On 19th April 2016 the Information Commissioner’s Office put out this statement:-
“The UK will continue to need clear and effective data protection laws, whether or not the country remains part of the EU.
The UK has a history of providing legal protection to consumers around their personal data. Our data protection laws precede EU legislation by more than a decade, and go beyond the current requirements set out by the EU, for instance with the power given to the ICO to issue fines. Having clear laws with safeguards in place is more important than ever given the growing digital economy, and is also central to the sharing of data that international trade relies on.”
Data protection is an interesting example of how Brexit might affect our law, and throws up the sort of questions which would apply across the legal board in the event of a “leave” vote.
Much of our data protection law, though derived from EU instruments, is embodied in primary legislation, the Data Protection Act 1998 – so that the repeal of section 2 of the European Communities Act 1972 (if that happened) would not in itself result in the repeal of our data protection framework. The same is not true in many other fields, which are governed by statutory instruments made under section 2 of the ECA 1972, rather than primary legislation.
But the DPA is currently to be to understood in the light of EU-derived principles and caselaw. If we left the EU, and kept the DPA, would those principles and the caselaw have grown domestic roots and continue to shape the interpretation of the DPA?

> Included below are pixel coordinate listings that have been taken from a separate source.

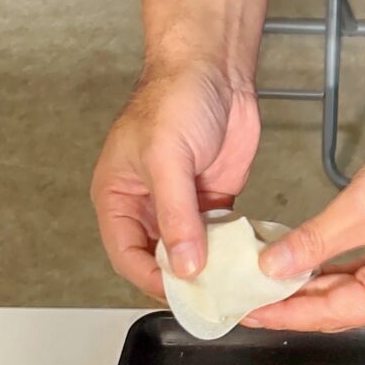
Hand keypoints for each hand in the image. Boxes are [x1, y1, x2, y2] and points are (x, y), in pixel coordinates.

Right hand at [92, 60, 261, 297]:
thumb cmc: (175, 98)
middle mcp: (147, 205)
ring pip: (191, 252)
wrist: (216, 67)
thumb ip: (175, 215)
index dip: (150, 279)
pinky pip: (218, 237)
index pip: (126, 255)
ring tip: (232, 286)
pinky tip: (246, 262)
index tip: (181, 294)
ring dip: (209, 268)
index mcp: (118, 196)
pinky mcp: (213, 199)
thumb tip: (184, 265)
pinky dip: (229, 251)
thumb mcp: (167, 159)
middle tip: (211, 298)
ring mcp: (182, 204)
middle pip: (158, 260)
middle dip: (182, 280)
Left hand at [245, 127, 364, 331]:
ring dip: (307, 288)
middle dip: (291, 303)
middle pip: (338, 309)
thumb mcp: (360, 209)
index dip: (283, 313)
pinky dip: (329, 272)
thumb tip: (269, 269)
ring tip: (260, 286)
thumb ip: (312, 243)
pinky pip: (360, 277)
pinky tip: (296, 268)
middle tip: (242, 300)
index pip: (330, 313)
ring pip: (347, 294)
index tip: (243, 311)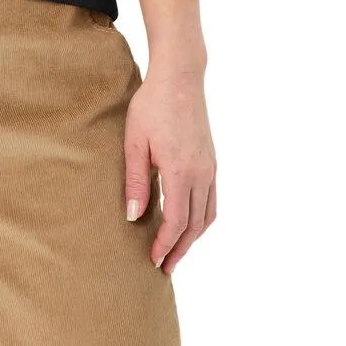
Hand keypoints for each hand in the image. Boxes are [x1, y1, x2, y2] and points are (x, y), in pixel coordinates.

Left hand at [124, 64, 216, 274]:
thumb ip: (135, 181)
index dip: (165, 244)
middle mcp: (202, 173)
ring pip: (208, 215)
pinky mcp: (212, 160)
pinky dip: (202, 218)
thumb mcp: (134, 142)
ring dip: (193, 237)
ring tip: (177, 251)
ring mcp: (210, 167)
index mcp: (181, 171)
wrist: (180, 77)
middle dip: (180, 248)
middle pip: (195, 224)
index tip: (153, 260)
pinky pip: (212, 199)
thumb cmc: (151, 106)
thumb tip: (132, 217)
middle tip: (165, 268)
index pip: (177, 221)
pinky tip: (190, 223)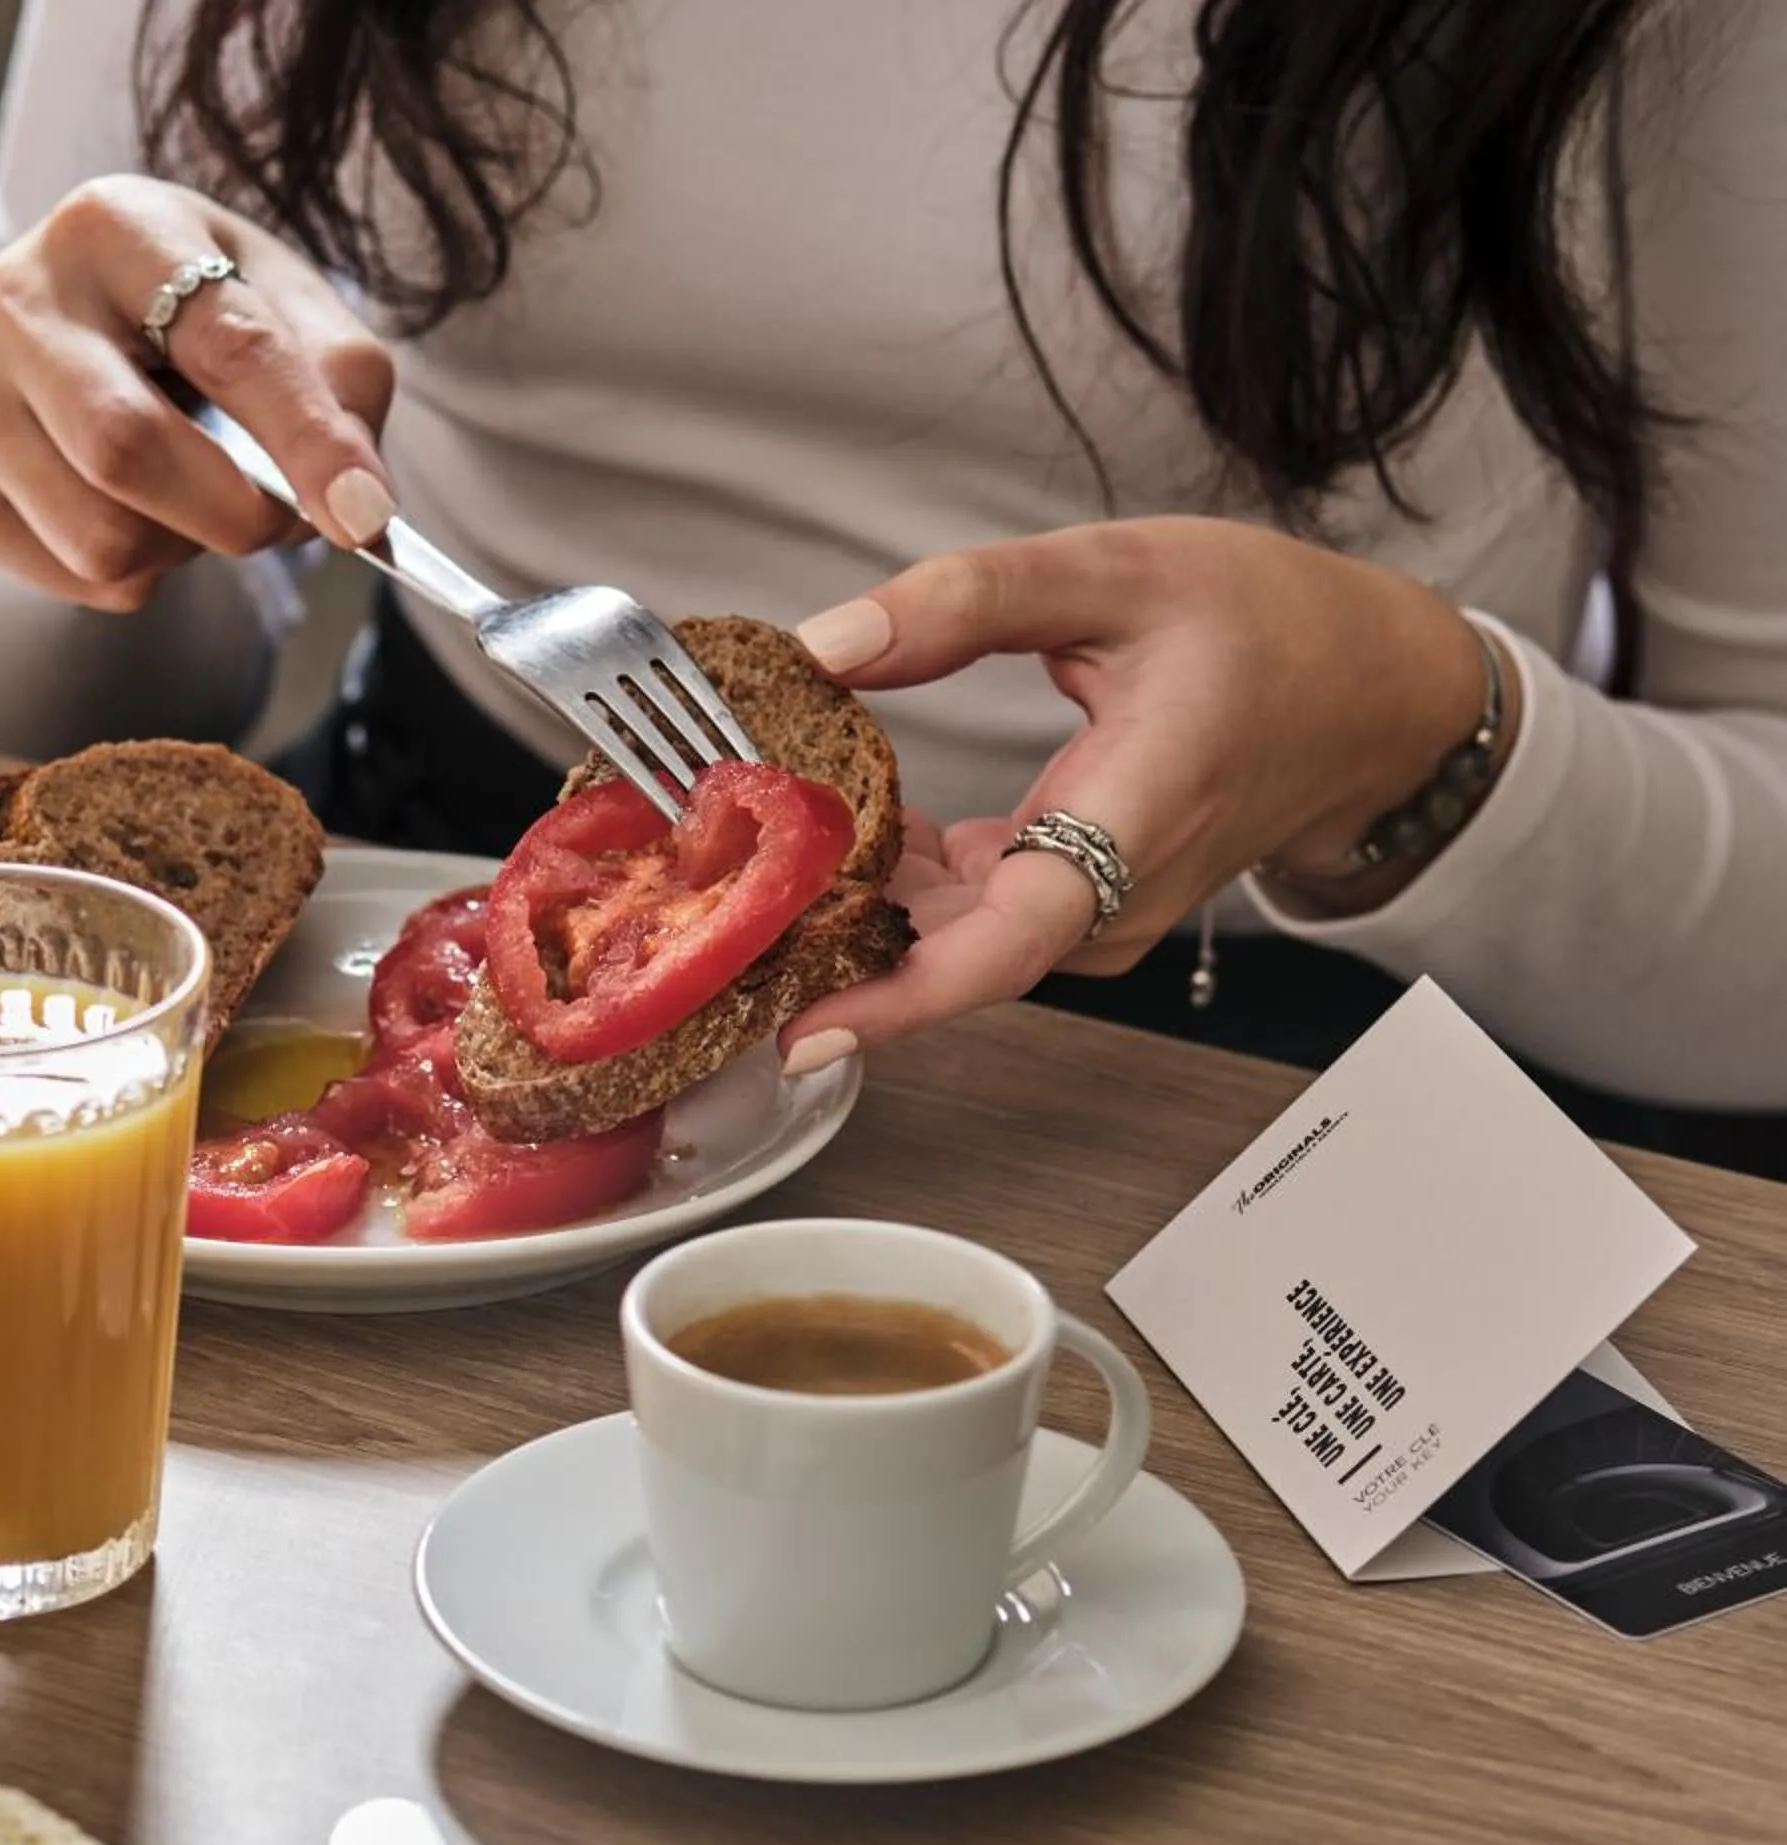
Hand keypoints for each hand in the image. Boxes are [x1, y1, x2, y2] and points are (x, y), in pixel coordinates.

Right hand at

Another question. To what extent would leaving the EU allow the UK to reconsider what sort of data protection regime it wanted? Principles of privacy are separately embodied in Article 8 of the ECHR, which will remain enforceable under the Human Rights Act 1998, regardless of the outcome of the vote on 23rd June. And if a significant information protection gap were left as a result of the re-shaping of our data protection law post-Brexit, common law or equity might step in.
This leaves out of account questions of what (if any) information protection arrangements the EU might be looking for from the UK in bilateral trade and security arrangements. But that is a political question.